→ **TEXTE D'ÉTUDE**:
Exposition à Territoires partagés

Concernant l'installation au premier plan, je me suis inspiré du motif du carrelage sur lequel est positionné mon travail. J'ai remarqué tres simplement que ce motif composé de la forme d'une étoile et d'un carré se développe symétriquement comme la plupart des motifs de carrelage. C'est la forme de l'étoile qui m'a particulièrement intéressé car à travers celle-ci, à travers son jeu de rectangles couplés en perspective, je voyais comme des fenêtres ou des volets entrouverts. Deux formes identiques de couleur rouge ,contrastant avec le sol, en appui sur des portes-assiettes sont positionnées dans un degré d'inclinaison différent. Je voulais à travers la position de ces deux plaques découpées et peintes donner l'impression de quelque chose qui s'entrouvre pivotant sur un axe bien que celles-ci soit figées, en équilibre sur ces supports. Il a été question pour moi dans ce travail d'un jeu de positionnement des éléments qui le composent. Jeu d'axe horizontale avec ces formes rouges et verticale avec ces portes-assiettes en résonnance avec le motif du sol.

L’exposition de Francis De Hita à Territoires partagés est une joyeuse variation sur la déchirure sublimée. De beaux dessins démontrant toutes les façons de transformer les barrières Vauban et les mettant en charpie avec art. Un étrange objet de bois rouge divisé en deux, sorte de lutrin gémellé posé au sol pour consoler la misère du carrelage. Et une curieuse série de chapeaux déchirés fichés sur des piques en montants d’huisseries. Avec des réminiscences mêlées d’Isadora Duncan, de temps-morts révolutionnaires et de pénitents blancs. Qu’ya- t-il de joyeux là-dedans ? Sais pas. C’est un des mystères de l’art.

Enregistrements du jeu de données
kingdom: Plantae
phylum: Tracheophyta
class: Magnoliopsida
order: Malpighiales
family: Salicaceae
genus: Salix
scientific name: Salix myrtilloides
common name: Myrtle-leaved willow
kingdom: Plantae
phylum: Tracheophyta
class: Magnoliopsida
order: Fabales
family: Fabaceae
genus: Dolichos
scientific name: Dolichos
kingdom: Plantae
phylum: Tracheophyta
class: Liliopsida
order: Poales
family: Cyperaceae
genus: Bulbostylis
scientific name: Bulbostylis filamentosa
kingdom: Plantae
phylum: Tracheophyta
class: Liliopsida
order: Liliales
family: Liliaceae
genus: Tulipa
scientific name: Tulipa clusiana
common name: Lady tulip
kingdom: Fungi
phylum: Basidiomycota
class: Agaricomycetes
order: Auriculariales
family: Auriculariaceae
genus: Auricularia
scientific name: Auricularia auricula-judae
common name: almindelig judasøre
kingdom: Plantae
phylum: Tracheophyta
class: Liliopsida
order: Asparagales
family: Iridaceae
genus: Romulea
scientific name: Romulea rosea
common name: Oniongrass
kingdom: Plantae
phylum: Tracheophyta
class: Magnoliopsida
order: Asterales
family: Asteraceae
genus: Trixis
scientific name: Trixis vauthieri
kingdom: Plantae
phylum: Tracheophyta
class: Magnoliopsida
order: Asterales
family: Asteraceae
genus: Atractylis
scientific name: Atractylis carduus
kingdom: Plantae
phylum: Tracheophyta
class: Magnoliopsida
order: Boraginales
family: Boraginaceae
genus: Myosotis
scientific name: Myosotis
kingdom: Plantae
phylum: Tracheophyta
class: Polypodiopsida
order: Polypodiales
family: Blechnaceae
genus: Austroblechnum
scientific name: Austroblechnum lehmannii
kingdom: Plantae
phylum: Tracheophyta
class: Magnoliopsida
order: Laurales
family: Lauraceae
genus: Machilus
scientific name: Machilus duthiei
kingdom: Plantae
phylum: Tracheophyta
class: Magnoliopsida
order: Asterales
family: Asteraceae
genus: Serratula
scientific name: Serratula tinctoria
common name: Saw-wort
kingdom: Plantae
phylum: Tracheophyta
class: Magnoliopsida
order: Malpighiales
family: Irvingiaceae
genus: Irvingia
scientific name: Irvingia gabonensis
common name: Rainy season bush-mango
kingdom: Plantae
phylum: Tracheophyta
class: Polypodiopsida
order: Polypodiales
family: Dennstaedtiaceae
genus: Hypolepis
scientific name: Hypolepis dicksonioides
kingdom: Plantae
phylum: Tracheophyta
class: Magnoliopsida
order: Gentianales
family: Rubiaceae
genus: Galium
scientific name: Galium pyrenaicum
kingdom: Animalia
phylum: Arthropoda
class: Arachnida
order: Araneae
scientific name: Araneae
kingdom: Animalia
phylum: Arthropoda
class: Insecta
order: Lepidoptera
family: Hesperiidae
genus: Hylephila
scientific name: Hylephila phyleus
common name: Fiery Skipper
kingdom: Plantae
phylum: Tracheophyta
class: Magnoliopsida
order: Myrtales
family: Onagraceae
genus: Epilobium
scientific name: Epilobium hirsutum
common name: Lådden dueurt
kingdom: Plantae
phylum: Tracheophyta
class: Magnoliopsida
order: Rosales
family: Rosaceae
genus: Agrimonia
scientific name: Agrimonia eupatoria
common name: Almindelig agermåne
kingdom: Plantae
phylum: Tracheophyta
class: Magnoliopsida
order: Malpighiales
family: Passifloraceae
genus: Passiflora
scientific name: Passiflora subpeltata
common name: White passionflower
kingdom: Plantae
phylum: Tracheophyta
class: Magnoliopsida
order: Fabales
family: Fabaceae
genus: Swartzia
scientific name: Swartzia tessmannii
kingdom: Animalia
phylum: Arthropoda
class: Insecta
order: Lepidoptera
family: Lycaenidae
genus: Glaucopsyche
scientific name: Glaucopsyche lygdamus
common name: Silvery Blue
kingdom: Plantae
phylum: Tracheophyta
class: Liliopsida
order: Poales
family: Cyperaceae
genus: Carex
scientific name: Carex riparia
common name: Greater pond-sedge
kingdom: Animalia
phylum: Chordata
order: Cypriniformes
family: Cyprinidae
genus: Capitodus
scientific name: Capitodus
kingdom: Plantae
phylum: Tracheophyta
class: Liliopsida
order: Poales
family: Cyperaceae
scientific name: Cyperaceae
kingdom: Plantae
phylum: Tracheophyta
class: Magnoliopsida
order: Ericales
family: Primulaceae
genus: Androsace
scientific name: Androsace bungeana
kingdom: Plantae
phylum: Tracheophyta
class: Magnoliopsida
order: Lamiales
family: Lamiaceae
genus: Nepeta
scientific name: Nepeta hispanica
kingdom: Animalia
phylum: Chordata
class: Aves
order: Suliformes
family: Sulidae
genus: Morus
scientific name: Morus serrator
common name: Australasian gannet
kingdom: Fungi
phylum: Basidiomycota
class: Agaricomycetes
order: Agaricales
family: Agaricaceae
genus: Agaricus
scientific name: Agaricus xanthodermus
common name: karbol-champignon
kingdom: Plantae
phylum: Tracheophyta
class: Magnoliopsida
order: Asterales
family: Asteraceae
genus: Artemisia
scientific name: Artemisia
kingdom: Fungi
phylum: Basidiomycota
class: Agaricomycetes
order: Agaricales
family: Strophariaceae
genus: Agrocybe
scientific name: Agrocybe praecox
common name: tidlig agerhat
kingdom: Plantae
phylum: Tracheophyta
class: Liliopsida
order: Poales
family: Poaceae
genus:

→ **TRAVAIL À RÉALISER**:
• 1. Transcrivez, dans le texte sur l'exposition, tout le passage qui va de « L’exposition de Francis » jusqu'à « mystères de l’art. ».
• 2. Selon le texte sur l'exposition, pourquoi la forme de l'étoile du motif de carrelage a-t-elle particulièrement intéressé l'auteur de l'installation ? Répondez en une à trois phrases.

→ **TÂCHES RÉSOLUES**:
• 1.
L’exposition de Francis De Hita à Territoires partagés est une joyeuse variation sur la déchirure sublimée. De beaux dessins démontrant toutes les façons de transformer les barrières Vauban et les mettant en charpie avec art. Un étrange objet de bois rouge divisé en deux, sorte de lutrin gémellé posé au sol pour consoler la misère du carrelage. Et une curieuse série de chapeaux déchirés fichés sur des piques en montants d’huisseries. Avec des réminiscences mêlées d’Isadora Duncan, de temps-morts révolutionnaires et de pénitents blancs. Qu’ya- t-il de joyeux là-dedans ? Sais pas. C’est un des mystères de l’art.

• 2. À travers son jeu de rectangles couplés en perspective, l'auteur de l'installation y voyait comme des fenêtres ou des volets entrouverts.